The Highland venison itself was seared with an impressive amount of skill, perfectly charred and smoky on the outside but with that much sought after meaty pink inside. The sweetness of the winter berries with venison is a classic combination and it is one of those things that just works.
I should at some point also mention the paired wines, but I’m an absolute barbarian when it comes to tastes and flavours and notes – pretty much the whole thing really. I should probably note that each wine was fantastic, and went really well with the courses. I was particularly impressed with the Weingut Otto Görgen Riesling from Germany that came with the next course – the Tutti-Frutti-Pop.
One of Simon’s MasterChef winning dishes, the Tutti-Frutti-Pops are a light and creamy posset with a mix of meringue and the citrus flavours of lemon and grapefruit. There are loads of flavours and textures flying around inside these little beauties, and they’re certainly a refreshing change from many stodgier, heavy desserts that Britain is famed for.

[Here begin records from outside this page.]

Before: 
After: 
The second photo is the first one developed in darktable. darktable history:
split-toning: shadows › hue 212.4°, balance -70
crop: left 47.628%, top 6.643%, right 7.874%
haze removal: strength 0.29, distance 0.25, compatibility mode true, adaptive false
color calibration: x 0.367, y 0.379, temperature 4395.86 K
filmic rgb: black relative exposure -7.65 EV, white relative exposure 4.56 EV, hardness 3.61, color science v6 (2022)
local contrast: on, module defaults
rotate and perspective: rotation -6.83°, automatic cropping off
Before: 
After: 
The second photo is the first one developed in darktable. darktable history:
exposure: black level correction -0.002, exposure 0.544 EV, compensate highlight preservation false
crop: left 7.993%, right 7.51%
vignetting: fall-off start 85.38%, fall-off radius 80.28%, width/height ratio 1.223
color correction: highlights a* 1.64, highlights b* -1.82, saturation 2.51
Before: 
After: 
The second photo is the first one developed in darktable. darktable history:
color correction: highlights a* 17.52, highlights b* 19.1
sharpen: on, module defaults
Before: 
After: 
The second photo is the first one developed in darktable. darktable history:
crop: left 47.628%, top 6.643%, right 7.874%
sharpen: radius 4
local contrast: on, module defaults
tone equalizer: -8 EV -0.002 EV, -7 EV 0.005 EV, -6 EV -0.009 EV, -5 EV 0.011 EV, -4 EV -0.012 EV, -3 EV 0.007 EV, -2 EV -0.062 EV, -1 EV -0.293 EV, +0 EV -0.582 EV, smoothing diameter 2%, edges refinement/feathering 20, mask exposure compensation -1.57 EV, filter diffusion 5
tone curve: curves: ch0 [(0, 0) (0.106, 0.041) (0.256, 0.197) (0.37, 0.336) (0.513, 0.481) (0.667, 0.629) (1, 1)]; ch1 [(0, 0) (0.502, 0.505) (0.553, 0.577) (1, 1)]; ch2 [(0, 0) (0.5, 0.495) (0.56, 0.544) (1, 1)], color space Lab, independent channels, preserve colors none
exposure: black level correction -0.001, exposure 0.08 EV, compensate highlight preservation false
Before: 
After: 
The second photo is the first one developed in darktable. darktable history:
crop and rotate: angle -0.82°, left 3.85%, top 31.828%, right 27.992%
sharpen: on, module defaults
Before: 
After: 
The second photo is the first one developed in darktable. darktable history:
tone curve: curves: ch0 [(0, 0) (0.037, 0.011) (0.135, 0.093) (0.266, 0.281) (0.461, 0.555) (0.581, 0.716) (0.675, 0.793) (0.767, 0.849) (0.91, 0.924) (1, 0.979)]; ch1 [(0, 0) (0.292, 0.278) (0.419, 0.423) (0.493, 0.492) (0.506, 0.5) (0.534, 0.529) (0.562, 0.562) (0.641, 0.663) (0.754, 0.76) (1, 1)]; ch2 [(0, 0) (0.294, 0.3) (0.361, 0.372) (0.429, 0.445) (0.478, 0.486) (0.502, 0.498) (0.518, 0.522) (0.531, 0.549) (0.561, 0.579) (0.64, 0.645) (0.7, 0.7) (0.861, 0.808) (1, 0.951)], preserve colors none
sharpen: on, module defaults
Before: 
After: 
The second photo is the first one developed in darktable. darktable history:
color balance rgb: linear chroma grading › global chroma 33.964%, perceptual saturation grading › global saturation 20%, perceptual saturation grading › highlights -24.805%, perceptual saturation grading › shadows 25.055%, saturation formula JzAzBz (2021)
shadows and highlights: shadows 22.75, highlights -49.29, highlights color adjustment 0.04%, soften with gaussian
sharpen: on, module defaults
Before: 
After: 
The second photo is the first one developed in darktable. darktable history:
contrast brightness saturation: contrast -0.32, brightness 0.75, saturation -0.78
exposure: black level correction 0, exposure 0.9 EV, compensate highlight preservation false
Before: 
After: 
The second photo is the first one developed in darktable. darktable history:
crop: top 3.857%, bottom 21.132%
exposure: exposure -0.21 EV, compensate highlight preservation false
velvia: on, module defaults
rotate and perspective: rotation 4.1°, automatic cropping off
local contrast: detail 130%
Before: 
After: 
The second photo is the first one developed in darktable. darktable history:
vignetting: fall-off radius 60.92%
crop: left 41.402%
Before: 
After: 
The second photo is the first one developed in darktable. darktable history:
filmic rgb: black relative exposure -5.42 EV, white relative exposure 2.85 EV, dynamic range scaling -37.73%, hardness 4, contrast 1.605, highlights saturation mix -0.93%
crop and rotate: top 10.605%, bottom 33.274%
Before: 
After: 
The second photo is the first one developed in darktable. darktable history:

We finished with a chocolatey flourish in the guise of Wood’s Chocolate & Salted Caramel Mousse with an Espresso Ice Cream on the side. Now, I’m not a fan of coffee anything so I gave the ice cream a wide berth, instead concentrating on the fantastically fluffy mousse that just oozed flavour.
Salted Caramel is always a favourite, and the subtle savoury flavours perfectly balanced out the sweetness of everything else on the plate. A fantastic dish that rounded off the Tasting Menu perfectly.
For an evening’s insight into Simon Wood’s entire arsenal of culinary skills and delights, this 7 Course Taster is the perfect introduction.
Wood’s a restaurant that is certainly a very welcome addition to the city’s burgeoning food scene, and certainly somewhere any self-respecting foodie should explore.